Musique mesurée à l'antique (French: [myzik məzyʁe a lɑ̃tik]) was a style of vocal musical composition in France in the late 16th century. In musique mesurée, longer syllables in the French language were set to longer note values, and shorter syllables to shorter, in a homophonic texture but in a situation of metric fluidity, in an attempt to imitate contemporary understanding of Ancient Greek music. Although this compositional method did not attain popularity at first, it attracted some of the most famous composers of the time. Its basis in a desire to re-create the artistic ethos of Ancient Greece, especially in respect to text declamation, had a strong similarity to contemporary movements in Italy, such as the work of the Florentine Camerata which engendered the first operas, and brought about the beginning of the Baroque era in music.

Pieces written as musique mesurée were settings of the poetical form known as vers mesurés.
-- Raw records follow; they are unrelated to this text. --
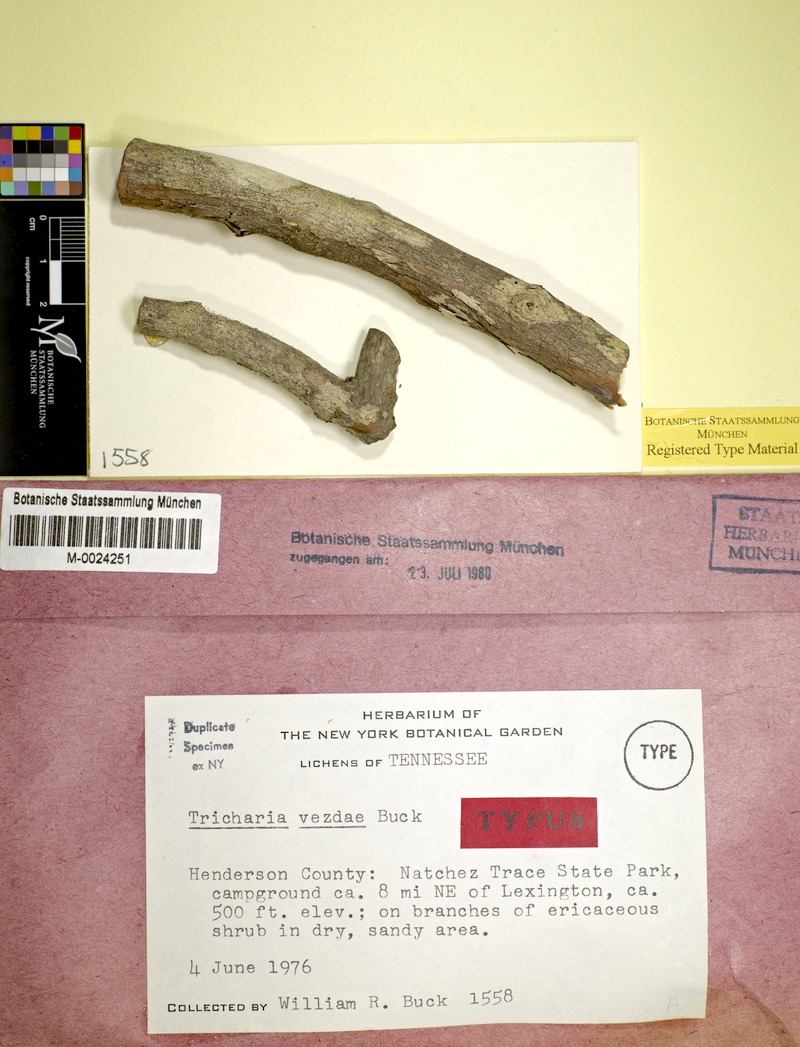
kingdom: Fungi
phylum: Ascomycota
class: Lecanoromycetes
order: Ostropales
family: Gomphillaceae
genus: Gyalideopsis
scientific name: Gyalideopsis buckii
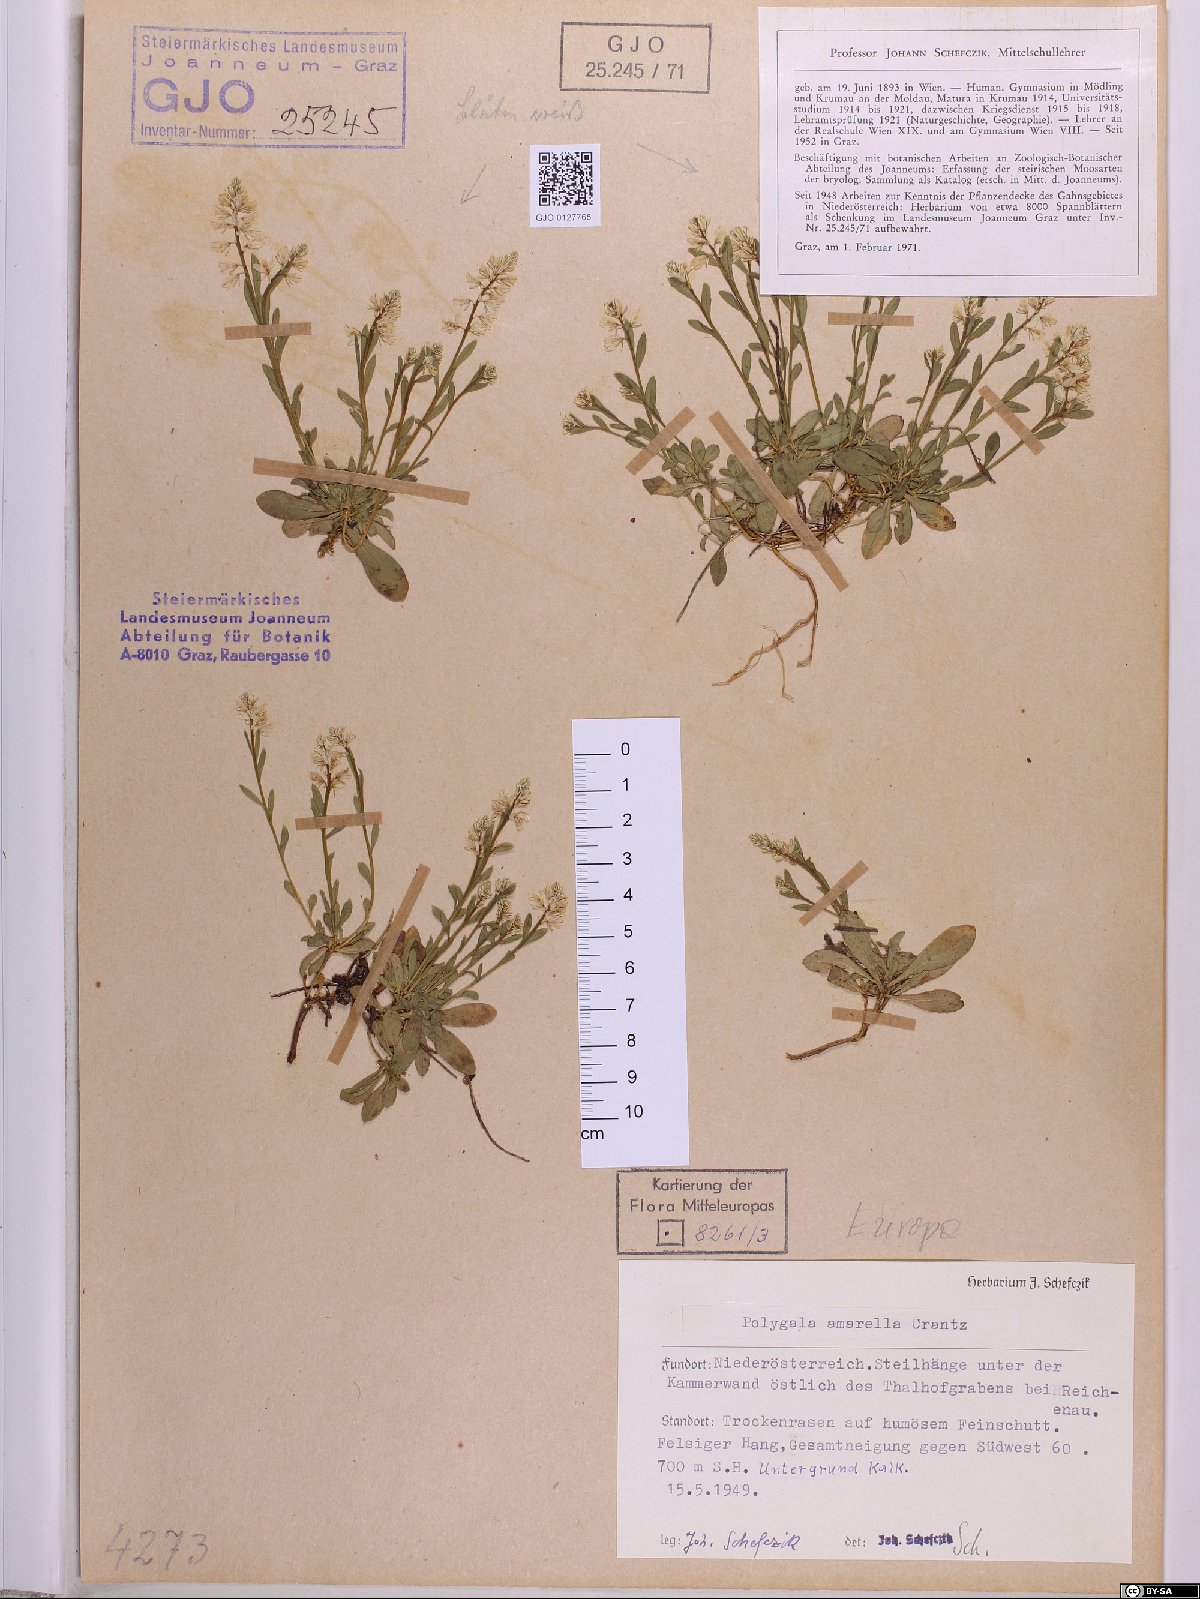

Beginning in the late 1560s in Paris, under the direction of Jean-Antoine de Baïf, a group of poets known as the Pléiade attempted to recreate the metrical effect of ancient Greek and Latin poetry in French, using the quantitative principles of those languages. The attempt was more than an academic one: Baïf and his associates, horrified by the barbarity of the age, including the bloody religious wars which raged throughout the last decades of the century, sought to improve mankind by bringing back the ancient diction, which was believed to have had a positive ethical effect on its hearers. For this attempt they had the approval of the current king of France, Charles IX, and they met in secret to plan their musical revolution. Baïf, with the royal patent, founded the Académie de Poésie et de Musique in 1570, along with his intimate musical associate Joachim Thibault de Courville. Poet Pierre de Ronsard was also involved in the group.